__GOAL OF THE EXERCISE__: Copy each line below in which the string "left" appears.

__EXTRACTED DATA__:
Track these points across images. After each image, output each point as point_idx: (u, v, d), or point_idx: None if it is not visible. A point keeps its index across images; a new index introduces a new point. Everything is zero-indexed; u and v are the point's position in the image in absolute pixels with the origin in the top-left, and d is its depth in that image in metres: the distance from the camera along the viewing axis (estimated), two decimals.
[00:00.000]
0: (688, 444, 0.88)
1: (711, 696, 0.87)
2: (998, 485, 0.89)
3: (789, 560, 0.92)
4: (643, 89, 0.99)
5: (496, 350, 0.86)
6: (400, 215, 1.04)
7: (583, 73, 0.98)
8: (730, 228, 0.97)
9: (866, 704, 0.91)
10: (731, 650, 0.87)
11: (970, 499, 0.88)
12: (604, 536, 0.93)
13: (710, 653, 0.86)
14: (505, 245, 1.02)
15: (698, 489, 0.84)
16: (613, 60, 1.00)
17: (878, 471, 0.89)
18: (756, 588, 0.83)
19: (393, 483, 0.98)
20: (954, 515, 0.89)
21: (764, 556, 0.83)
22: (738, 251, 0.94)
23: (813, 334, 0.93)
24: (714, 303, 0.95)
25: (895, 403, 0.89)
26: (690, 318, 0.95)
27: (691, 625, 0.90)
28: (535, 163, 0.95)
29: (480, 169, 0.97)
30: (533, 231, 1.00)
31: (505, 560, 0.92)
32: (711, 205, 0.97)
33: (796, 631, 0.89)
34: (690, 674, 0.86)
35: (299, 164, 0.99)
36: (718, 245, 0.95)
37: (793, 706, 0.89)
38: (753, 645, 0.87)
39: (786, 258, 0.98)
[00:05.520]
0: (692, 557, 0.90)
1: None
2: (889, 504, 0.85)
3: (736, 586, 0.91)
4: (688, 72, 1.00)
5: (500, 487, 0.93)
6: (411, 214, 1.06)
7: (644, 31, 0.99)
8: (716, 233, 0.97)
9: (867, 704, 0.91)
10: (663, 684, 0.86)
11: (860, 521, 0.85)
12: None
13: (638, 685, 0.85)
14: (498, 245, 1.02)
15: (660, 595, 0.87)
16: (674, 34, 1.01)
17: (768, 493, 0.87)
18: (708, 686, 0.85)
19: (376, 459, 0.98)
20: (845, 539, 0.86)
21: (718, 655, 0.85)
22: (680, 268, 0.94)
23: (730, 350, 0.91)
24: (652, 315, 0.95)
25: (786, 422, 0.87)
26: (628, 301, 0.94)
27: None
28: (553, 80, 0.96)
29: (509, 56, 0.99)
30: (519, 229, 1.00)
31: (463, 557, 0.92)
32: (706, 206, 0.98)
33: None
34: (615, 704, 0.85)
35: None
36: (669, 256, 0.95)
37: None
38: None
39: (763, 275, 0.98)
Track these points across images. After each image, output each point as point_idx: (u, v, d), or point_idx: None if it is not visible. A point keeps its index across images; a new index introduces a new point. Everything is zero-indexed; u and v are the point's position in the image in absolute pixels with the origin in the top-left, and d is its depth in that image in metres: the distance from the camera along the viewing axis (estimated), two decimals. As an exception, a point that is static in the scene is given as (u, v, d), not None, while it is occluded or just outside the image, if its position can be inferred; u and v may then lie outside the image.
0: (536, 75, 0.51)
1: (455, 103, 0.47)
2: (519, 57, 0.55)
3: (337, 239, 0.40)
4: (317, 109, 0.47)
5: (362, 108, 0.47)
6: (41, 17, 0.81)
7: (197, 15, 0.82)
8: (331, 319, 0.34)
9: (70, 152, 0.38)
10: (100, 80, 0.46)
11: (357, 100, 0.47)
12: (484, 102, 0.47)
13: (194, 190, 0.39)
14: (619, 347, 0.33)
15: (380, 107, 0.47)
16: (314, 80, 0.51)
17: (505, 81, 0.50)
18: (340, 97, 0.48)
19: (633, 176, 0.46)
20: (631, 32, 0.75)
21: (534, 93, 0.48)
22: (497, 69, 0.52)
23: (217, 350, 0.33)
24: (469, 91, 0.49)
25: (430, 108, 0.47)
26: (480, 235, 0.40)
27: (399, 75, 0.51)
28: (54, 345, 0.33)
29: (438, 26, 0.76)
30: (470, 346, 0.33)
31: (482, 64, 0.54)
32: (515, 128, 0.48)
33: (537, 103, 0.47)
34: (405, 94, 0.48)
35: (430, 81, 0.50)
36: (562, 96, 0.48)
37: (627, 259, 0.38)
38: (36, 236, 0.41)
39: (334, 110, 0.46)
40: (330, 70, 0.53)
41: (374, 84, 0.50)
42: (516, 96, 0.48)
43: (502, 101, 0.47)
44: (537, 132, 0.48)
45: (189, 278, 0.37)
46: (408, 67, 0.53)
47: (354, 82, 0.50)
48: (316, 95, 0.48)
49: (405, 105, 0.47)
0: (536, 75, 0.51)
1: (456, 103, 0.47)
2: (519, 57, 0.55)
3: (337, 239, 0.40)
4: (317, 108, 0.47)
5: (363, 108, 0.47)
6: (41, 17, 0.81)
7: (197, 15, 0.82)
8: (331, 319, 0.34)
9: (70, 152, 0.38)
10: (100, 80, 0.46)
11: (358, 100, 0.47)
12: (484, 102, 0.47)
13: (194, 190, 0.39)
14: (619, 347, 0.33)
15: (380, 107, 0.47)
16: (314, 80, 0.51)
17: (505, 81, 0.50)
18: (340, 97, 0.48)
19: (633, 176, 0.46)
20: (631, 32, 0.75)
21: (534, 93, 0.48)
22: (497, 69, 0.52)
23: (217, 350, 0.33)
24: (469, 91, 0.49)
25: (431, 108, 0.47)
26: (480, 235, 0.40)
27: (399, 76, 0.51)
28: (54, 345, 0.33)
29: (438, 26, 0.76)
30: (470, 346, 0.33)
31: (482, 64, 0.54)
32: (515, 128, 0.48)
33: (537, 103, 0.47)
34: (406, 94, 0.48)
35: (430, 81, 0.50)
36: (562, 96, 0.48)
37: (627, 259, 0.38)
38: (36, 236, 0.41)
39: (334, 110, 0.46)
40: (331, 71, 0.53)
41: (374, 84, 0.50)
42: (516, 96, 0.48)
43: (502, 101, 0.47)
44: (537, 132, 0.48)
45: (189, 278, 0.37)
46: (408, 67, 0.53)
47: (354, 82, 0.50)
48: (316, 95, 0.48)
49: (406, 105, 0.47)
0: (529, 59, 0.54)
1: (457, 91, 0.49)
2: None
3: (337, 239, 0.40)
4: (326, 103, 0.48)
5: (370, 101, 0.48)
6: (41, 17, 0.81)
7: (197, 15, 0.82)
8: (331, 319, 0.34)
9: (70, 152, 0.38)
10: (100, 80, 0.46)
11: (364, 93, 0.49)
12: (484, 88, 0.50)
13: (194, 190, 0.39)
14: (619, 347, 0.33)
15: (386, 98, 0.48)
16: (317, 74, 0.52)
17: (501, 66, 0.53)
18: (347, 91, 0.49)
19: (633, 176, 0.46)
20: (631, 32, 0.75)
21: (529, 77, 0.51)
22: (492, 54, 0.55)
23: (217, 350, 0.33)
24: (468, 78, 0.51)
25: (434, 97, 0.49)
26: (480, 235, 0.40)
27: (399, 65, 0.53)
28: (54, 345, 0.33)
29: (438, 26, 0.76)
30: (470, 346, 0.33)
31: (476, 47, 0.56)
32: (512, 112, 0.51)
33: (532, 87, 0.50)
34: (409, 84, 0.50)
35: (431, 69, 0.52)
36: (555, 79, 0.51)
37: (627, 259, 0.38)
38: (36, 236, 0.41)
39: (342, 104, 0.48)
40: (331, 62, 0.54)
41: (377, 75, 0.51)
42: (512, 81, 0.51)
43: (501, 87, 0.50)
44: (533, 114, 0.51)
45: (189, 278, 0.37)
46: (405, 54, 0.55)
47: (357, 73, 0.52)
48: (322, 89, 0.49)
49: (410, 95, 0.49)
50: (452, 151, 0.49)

__RESULT OF THIS EXERCISE__:
Track these points across images. After each image, output each point as point_idx: (u, v, d), or point_idx: None if it is not visible. A point keeps its index across images; a new index introduces a new point. Everything is zero-indexed; u and v are the point's position in the image in absolute pixels with the origin in the top-left, and d is its depth in that image in metres: the distance from the camera along the viewing axis (estimated), two decimals.
Track these points across images. After each image, output each point as point_idx: (u, v, d), or point_idx: None if it is not visible. A point keeps its index across images; a new index introduces a new point. Everything is zero-indexed; u and v are the point's position in the image in absolute pixels with the origin in the top-left, and d is its depth in that image in metres: the distance from the camera along the viewing axis (estimated), two decimals. As an exception, a point that is static in the scene is given as (u, v, d), not None, while it is occluded or just outside the image, if its position can be inferred; u and v may then lie outside the image.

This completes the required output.